Programming

1. Introduction

Computer programming (coding) is the process of designing and building an executable computer program - a set of instruction fetched and executed sequentially.

Contemporary desktop and laptop computers typically have a keyboard and mouse for user input, a visual display screen (monitor), smaller amounts of faster more volatile data storage (memory), and larger amounts of more persistent data storage (disk that is organised using a file system. Computers may have inbuilt or perpherally connected devices such as microphones, cameras, and additional data storage. The monitor may also be an touchscreen for user input. Networked computers typically communicate using standard Internet protocols. The basic functioning of a computer is handled by an operating system upon which additional software can be installed, including software that can interpret more readable source code into lower level less readable machine instructions.

Programming can be done visually by arranging and connecting pre-built components into executable workflows. However, this course is about programming using text based command instructions that have a formal syntax known as a programming language. Some programming language syntax and terms are similar, some are very different. This course is mostly based on the Python programming language (Python).

2. Data

2.1. Bits and Bytes

In most modern computers, data is encoded in binary: the smallest unit is a bit which encodes one of two possible states, which - for simplicity and brevity - are denoted '0' and '1'.
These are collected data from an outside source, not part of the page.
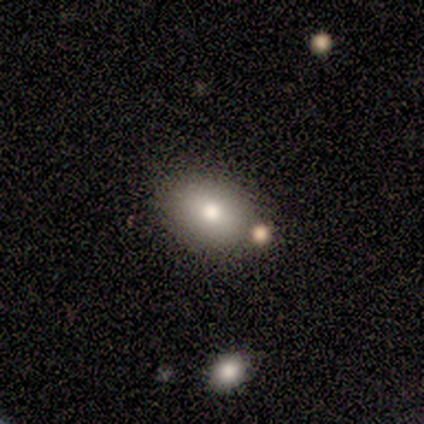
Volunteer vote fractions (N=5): smooth_or_featured: smooth (p=0.60) [alt: featured or disk p=0.20]
how_rounded: in between (p=1.00)
merging: none (p=0.75) [alt: minor disturbance p=0.25]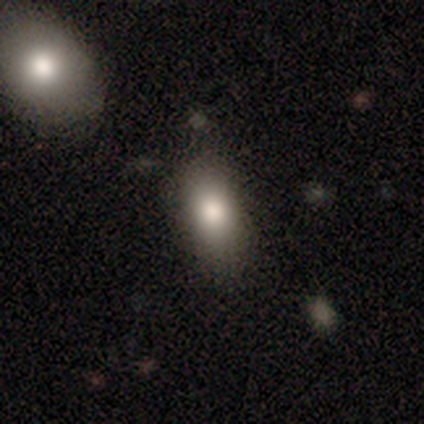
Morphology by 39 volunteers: Overall: smooth (77%). How rounded: in between (83%). Merging: none (74%).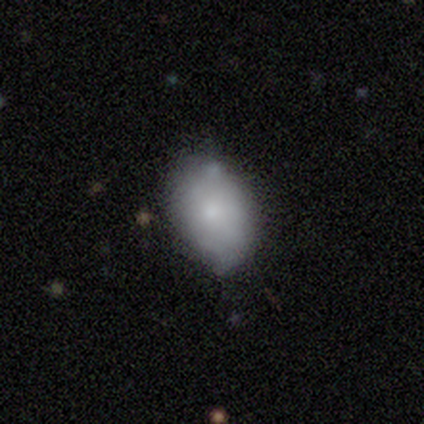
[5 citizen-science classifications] Q: Smooth or featured?
A: smooth (100%)
Q: How rounded?
A: in between (100%)
Q: Merging?
A: none (60%); runner-up: minor disturbance (40%)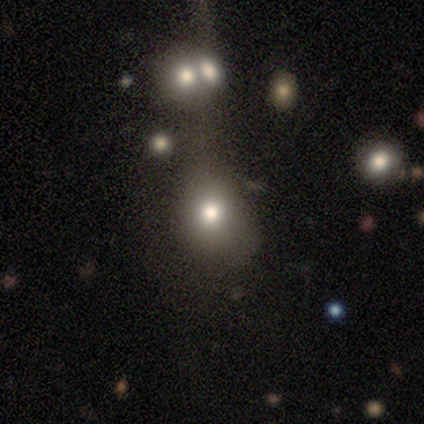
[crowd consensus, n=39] A smooth galaxy with no disk features (67%) that is round (58%). Merging: none (42%).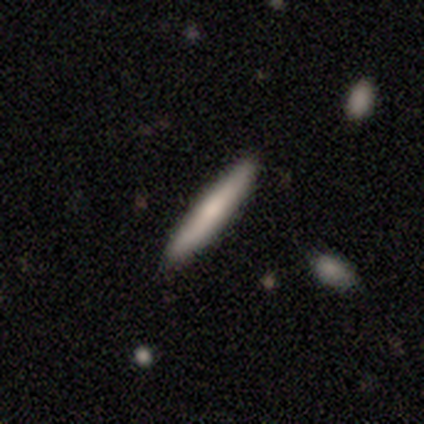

Typically computers work with fixed size collections of bits called bytes. The more bits there are in a byte, the more different unique combinations or arrangements of bits there can be. With each added bit, there are double the number of combinations. So, with 2 bits there are 4 possible combinations [00, 01, 10, 11]; with 3 bits there are 8 combinations [000, 001, 010, 100, 011, 101, 110, 111]; with 4, 16 combinations; with 5, 32 combination, and so on. With each added bit in a byte there are twice as many combinations compared to the smaller sizes byte. This doubling adds up exponentially and soon provides many combinations...

7 bits in a byte allows for (128 combinations) which is sufficient to represent all the letters in the English alphabet in both lower and upper case, the ten numeric digits 0 to 9, and 64 other symbols.

7 bit bytes is the basis of ASCII - a data encoding which is used often used for text, and is the basis of a number of different file formats.

Unicode is another commonly used encoding. As of Unicode version 15.0, there are 149,186 characters that are uniquely encoded, including various alphabets, mathematical symbols and emojis. Unicode uses between 1 and 4 bytes of length 8 for encoding.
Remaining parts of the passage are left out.